Naqqa-li is the oldest form of dramatic performance in the Islamic Republic of Iran and has long played an important role in society, from the courts to the villages. The performer – the Naqqa-l – recounts stories in verse or prose accompanied by gestures and movements, and sometimes instrumental music and painted scrolls. Naqqa-li was formerly performed in coffeehouses, tents of nomads, houses, and historical venues such as ancient caravanserais. Photo: UNESCO ICH / Department of Traditional Arts at the Research Center of ICHHTO

Then we must from the ‘outside’ take forward the UNU Traditional Knowledge Initiative (UNU-TKI) and the IPCC partnership to impress upon the IPCC AR5 authors, more than 800 of them, that TK must move from being a peripheral acknowledgement to a cornerstone of the IPCC’s work. Here is their calendar.

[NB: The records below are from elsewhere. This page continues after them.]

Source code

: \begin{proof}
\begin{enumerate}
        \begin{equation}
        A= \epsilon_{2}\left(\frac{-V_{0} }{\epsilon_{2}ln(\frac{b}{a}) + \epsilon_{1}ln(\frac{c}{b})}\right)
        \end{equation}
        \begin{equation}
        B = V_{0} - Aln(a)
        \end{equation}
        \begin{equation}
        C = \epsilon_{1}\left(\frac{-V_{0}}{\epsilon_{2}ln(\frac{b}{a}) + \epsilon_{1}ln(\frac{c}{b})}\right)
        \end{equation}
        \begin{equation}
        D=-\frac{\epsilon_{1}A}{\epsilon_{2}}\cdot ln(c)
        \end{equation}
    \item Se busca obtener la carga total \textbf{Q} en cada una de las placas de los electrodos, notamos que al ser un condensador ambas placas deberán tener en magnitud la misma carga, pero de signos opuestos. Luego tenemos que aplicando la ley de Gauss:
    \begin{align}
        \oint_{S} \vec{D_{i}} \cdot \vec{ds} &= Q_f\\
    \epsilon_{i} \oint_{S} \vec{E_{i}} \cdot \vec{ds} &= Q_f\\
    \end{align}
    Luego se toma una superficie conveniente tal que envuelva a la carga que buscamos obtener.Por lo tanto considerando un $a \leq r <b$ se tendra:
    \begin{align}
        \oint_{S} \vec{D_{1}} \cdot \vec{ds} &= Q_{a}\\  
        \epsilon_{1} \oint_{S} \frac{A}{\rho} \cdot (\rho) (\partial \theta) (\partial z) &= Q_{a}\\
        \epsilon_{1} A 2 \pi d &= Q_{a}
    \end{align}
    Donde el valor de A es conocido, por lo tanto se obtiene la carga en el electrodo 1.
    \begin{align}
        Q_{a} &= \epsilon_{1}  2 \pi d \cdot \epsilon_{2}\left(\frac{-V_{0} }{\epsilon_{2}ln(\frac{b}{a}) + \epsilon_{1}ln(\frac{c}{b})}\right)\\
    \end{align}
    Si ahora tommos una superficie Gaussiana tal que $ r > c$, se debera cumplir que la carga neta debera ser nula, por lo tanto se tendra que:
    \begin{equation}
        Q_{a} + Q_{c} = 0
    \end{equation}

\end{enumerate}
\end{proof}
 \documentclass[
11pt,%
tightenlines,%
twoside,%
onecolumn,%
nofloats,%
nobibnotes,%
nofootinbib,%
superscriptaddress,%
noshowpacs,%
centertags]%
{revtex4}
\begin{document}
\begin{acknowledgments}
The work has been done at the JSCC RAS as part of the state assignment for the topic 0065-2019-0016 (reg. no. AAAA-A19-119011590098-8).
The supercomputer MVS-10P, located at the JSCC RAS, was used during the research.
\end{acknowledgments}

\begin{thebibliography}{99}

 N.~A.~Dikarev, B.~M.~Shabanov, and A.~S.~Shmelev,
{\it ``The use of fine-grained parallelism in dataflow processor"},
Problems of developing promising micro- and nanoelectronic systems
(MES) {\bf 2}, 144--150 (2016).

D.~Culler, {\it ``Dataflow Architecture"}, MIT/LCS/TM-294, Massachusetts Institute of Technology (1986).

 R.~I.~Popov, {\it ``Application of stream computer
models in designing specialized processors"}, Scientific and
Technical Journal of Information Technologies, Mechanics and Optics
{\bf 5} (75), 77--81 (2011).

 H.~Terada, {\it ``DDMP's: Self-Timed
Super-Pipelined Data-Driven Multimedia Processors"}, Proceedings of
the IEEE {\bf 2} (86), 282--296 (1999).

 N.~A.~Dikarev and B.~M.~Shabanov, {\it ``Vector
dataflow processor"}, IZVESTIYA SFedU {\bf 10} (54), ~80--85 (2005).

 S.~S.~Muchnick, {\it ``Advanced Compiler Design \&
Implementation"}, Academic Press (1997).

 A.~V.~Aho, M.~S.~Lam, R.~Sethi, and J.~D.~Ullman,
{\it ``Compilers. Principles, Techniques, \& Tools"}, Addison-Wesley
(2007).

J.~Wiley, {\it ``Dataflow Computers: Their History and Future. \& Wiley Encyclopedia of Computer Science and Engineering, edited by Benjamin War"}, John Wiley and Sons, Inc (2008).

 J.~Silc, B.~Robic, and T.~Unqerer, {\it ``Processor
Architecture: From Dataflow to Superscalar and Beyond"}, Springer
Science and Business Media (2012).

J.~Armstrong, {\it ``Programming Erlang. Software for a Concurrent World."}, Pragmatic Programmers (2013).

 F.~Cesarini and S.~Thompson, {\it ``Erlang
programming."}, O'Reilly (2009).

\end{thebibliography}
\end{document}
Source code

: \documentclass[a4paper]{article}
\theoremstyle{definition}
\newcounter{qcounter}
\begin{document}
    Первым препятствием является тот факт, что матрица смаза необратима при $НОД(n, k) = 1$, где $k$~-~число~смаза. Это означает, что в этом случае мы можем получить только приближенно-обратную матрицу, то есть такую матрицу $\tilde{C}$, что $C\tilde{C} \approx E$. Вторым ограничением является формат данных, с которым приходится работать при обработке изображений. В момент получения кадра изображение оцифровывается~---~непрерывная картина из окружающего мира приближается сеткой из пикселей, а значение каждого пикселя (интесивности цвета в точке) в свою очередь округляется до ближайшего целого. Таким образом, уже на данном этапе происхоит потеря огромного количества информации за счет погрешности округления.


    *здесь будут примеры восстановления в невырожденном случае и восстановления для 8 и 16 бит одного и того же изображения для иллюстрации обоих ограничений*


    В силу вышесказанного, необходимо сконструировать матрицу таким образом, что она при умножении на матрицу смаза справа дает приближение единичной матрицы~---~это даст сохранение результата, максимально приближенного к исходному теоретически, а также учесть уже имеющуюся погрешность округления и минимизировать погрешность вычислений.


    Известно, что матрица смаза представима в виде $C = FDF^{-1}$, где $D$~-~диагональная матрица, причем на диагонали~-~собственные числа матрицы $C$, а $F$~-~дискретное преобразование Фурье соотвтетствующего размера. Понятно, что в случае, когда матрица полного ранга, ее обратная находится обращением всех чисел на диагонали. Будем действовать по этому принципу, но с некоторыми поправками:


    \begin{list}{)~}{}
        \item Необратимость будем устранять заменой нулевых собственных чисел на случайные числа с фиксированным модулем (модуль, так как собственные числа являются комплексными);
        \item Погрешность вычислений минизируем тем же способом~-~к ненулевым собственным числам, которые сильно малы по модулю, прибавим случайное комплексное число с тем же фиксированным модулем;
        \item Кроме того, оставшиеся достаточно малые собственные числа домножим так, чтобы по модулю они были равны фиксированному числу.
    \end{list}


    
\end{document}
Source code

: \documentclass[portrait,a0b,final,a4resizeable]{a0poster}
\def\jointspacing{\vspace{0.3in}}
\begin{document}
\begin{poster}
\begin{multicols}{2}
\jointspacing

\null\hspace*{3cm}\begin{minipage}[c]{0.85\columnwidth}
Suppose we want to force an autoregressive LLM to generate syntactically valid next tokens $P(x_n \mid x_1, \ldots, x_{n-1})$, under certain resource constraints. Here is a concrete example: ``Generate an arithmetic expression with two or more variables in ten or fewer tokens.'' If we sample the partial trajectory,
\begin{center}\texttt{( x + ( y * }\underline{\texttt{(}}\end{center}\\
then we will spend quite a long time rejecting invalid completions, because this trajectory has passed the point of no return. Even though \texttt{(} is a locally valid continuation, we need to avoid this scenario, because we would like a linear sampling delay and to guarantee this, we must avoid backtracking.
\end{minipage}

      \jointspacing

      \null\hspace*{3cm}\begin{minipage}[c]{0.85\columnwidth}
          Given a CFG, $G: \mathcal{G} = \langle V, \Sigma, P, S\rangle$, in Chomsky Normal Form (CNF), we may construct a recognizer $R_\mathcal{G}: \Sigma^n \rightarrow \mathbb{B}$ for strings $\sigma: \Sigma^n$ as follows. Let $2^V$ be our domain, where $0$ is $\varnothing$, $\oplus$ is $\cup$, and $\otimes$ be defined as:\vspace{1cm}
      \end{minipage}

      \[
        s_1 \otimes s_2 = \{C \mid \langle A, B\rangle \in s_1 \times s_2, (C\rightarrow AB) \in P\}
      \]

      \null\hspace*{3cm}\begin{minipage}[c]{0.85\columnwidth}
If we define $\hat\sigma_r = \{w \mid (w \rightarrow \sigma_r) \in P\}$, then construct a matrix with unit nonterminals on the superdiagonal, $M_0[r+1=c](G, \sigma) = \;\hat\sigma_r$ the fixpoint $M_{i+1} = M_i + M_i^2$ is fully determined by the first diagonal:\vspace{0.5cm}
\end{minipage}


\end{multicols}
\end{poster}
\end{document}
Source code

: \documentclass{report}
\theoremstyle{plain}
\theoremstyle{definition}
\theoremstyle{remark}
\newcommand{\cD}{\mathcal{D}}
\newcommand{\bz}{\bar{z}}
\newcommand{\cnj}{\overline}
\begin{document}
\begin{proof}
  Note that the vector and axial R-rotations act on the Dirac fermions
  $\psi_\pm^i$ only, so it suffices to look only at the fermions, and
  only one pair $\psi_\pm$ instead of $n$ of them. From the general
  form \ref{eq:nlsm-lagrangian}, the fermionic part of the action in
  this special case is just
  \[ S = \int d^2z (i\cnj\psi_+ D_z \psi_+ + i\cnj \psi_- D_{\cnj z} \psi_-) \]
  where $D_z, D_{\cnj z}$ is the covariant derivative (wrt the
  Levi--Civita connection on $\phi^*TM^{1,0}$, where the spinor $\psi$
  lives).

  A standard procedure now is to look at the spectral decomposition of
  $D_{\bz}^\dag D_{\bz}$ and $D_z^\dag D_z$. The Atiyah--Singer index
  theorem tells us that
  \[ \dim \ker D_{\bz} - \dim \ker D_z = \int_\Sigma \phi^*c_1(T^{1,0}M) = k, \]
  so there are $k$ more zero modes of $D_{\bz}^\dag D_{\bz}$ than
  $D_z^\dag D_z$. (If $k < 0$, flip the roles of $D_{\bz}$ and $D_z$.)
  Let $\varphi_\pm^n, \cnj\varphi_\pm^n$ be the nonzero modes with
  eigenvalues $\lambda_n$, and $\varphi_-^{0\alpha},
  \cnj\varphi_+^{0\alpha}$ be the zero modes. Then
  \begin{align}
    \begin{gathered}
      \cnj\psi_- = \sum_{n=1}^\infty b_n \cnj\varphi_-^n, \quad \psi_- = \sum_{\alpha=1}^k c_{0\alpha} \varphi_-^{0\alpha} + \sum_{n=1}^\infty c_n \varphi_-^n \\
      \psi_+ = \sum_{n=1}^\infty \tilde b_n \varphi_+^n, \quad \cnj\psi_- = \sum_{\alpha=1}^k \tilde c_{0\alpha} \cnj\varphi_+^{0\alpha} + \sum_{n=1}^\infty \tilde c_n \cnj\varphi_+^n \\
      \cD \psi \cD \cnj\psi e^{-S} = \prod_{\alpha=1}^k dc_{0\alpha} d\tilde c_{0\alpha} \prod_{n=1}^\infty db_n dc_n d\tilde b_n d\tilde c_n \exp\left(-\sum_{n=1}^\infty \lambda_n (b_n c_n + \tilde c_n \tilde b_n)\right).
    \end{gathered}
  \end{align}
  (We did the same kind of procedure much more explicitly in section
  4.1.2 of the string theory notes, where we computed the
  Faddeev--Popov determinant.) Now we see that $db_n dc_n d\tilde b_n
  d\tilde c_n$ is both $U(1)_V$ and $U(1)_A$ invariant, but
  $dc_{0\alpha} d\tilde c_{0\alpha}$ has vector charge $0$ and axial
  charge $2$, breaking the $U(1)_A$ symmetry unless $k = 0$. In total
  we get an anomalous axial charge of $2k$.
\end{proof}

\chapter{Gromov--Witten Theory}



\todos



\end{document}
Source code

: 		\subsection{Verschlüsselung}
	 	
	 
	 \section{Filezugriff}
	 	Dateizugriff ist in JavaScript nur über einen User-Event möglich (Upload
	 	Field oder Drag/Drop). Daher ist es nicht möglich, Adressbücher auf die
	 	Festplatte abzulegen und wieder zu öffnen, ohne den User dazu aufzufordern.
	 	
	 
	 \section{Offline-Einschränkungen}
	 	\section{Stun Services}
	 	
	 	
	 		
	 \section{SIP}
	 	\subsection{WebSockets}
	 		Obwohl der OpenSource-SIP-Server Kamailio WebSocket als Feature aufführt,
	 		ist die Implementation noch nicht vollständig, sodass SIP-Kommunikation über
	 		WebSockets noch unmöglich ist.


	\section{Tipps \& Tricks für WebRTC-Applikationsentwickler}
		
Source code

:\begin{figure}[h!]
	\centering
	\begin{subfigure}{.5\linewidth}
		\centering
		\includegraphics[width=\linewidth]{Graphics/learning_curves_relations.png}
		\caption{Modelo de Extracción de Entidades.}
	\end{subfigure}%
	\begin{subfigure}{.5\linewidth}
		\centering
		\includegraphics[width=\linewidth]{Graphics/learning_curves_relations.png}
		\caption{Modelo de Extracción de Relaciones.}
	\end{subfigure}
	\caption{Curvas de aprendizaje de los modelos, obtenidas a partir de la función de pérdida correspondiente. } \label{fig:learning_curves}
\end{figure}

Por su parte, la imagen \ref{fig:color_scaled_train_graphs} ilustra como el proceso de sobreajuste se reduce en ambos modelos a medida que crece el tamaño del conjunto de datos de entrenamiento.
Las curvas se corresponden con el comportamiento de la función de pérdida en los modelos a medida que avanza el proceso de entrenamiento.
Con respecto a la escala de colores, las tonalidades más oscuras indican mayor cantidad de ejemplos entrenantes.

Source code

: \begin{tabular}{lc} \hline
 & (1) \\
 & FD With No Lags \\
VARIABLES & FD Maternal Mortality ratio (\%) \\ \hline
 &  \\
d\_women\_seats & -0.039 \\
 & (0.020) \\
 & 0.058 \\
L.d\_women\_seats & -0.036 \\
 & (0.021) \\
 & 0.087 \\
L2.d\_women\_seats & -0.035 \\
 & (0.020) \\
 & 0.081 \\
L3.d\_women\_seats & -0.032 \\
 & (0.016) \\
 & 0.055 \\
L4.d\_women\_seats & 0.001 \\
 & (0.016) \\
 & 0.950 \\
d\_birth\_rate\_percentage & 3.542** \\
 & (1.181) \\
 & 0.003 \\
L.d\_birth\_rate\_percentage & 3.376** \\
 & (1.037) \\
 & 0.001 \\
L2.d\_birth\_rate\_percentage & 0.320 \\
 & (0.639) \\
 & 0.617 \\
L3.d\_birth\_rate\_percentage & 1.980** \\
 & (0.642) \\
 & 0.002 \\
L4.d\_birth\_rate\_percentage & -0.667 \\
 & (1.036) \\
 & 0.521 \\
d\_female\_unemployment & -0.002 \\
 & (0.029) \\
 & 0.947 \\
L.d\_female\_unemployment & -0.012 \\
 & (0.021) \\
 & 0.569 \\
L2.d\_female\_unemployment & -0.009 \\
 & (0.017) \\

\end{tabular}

To the four points you have listed I would add a fifth, that of pursuing these four strenuously at the national and sub-national levels, for it is there that such recognition is most needed, and it is from there that reporting to the IPCC (and to the UNFCCC) is done.

The five points you have mentioned as being covered in more detail by the technical report currently being finalized for the IPCC are excellent summaries. When turned into guidelines they will go a long way towards educating ‘the scientific method’ about cosmologies that currently exist among indigenous societies, in which expressions of culture, transmission of values and inter-dependence are intrinsic elements. These are the subject of a UNESCO Convention, the 2003 Convention for the Safeguarding of the Intangible Cultural Heritage, and their importance to what we currently call ‘sustainable development’ cannot be over-emphasised.

“It is unfortunate, however, that many government policies limit options and reduce choices, thereby constraining, restricting and undermining indigenous peoples’ efforts to adapt. This is reflected in counterproductive policies, including those leading to increased sedentarization, restricted access to traditional territories, substitution of traditional livelihoods, impoverished crop or herd diversity, reduced harvesting opportunities, and erosion of the transmission of indigenous knowledge, values, attitudes and worldviews.”

That is a cogent, if depressing, summary of the many limits that government policy binds itself with. If we are urban, we are economically discriminated against if our consumption is less than a current optimal mean; if we are rural, we are gradually forced into producing goods and relinquishing our scarce natural resources in order that this consumption mean be satisfied; if we are indigenous and tribal, we are utterly ignored and our customary rights and traditional livelihoods are trampled upon.

Can the UNU(TKI)-IPCC cooperation remove this blind spot and right some of the wrongs committed in the name of ‘development’? I should hope so. It sounds like a careful and considered beginning, and yet we can’t see more time spent on ultimately inconclusive negotiations on climate, as happened recently in Durban. M K Gandhi had once said it well: “Make haste slowly.”